My question is:
Do changes in ProcessBuilder environmental variables or working directories have an effect on PREVIOUSLY spawned processes? Simple tests on Debian 9 and Windows 7 suggest that there's no effect on already created processes, but I'd like to be sure that it is the expected behaviour, preferably having some link to official docs or some explanation about the internals of ProcessBuilder which makes that statement unnecesary.
Details:
I'm using Process Builder in a concurrent system to spawn instances of the same process with different environment variables and working directories from multiple threads.
I'm currently using a ProcessBuilderControler class which avoids the typical concurrency problems by synchronizing the access to PB in order to avoid problems like the following when T1 and T2 attemp to spawn a process at the same time:
In this case, T1 and T2 processes would have spawned scripts with /dir2 as working dir.
========================
■ Work item A
Answer these from the ProcessBuilder question:
(i) On which operating systems were the simple tests run?
(ii) Access to what does the ProcessBuilderControler class synchronize?
(iii) In what two ways do the spawned instances of the same process differ?
■ Work item B
Please shorten the paragraph of the ProcessBuilder question that begins "Do changes in ProcessBuilder environmental variables" and keep its main facts.
■ Work item C
Carry on writing the ProcessBuilder question from its last sentence.
The data after this line plays no part in any task.

■ Data extracts
========================
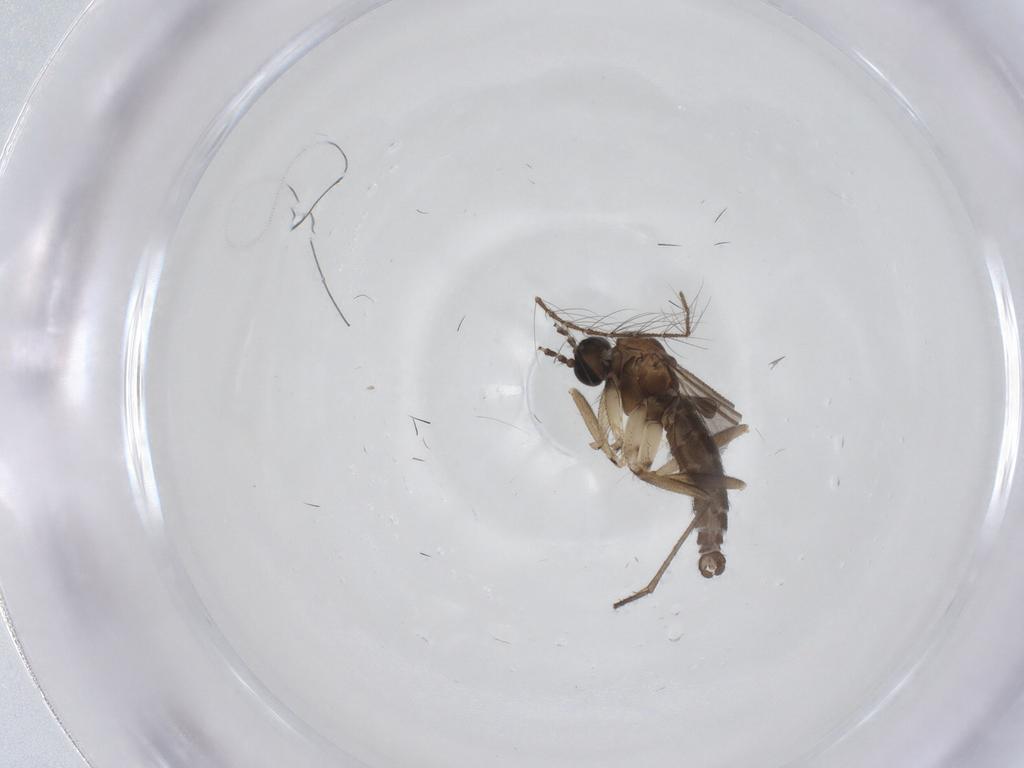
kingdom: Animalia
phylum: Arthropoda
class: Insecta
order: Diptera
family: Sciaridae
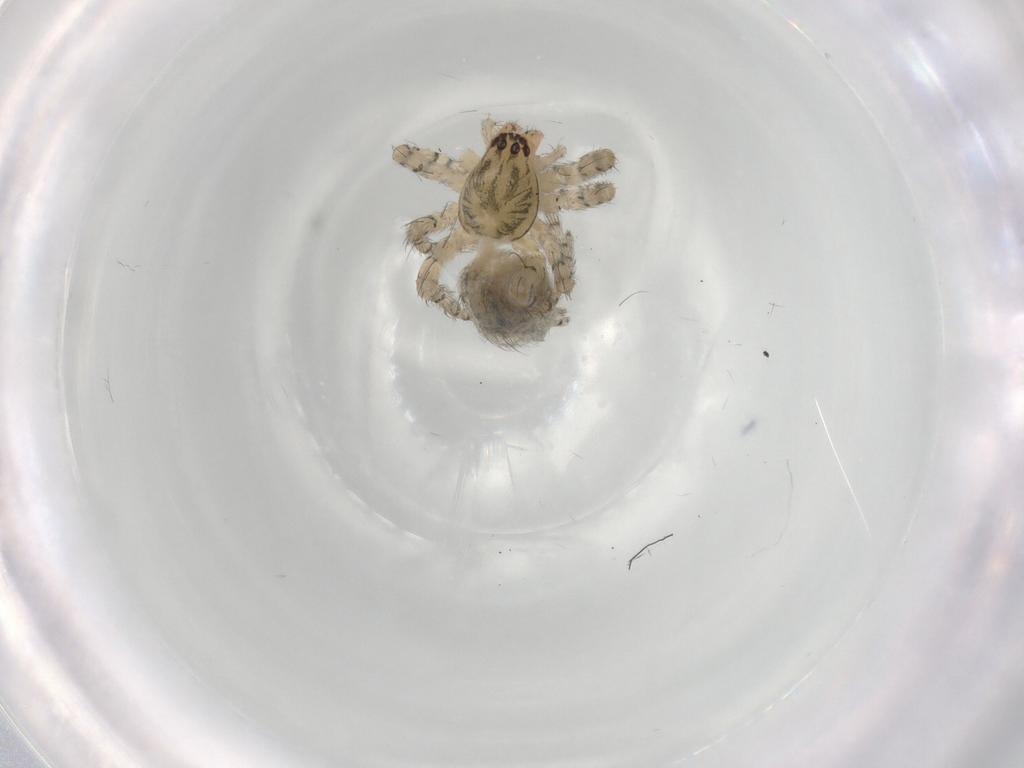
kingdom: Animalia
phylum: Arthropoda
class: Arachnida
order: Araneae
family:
========================
■ Result A
(i) Debian 9 and Windows 7.
(ii) Access to PB (the ProcessBuilder).
(iii) They have different environment variables and different working directories.

■ Result B
Do changes to a ProcessBuilder's environment variables or working directory affect processes it has already spawned? Tests on Debian 9 and Windows 7 show no effect. The asker wants confirmation that this is expected, ideally through official documentation or an explanation of ProcessBuilder's internals.

■ Result C
My concern was that MAYBE if you changed pb directory even after the process is spawned, the process would get the latest value. This was not the case in windows or linux according to my tests in which I forced the described situation..
No, it is a general limitation of the OS's that you cannot change the environment variables and the working directory of a running process from outside the process.
It might be possible using debugging APIs, but that is certainly not something ProcessBuilder
would do.
I'm currently using a ProcessBuilderControler class which avoids the typical concurrency problems by synchronizing the access to PB in order to avoid problems
The correct way to avoid concurrency problems, when using ProcessBuilder
in a controller class, would be to not use a shared instance of ProcessBuilder
.
That is actually a general recommendation: Don't use shared mutable objects in controllers.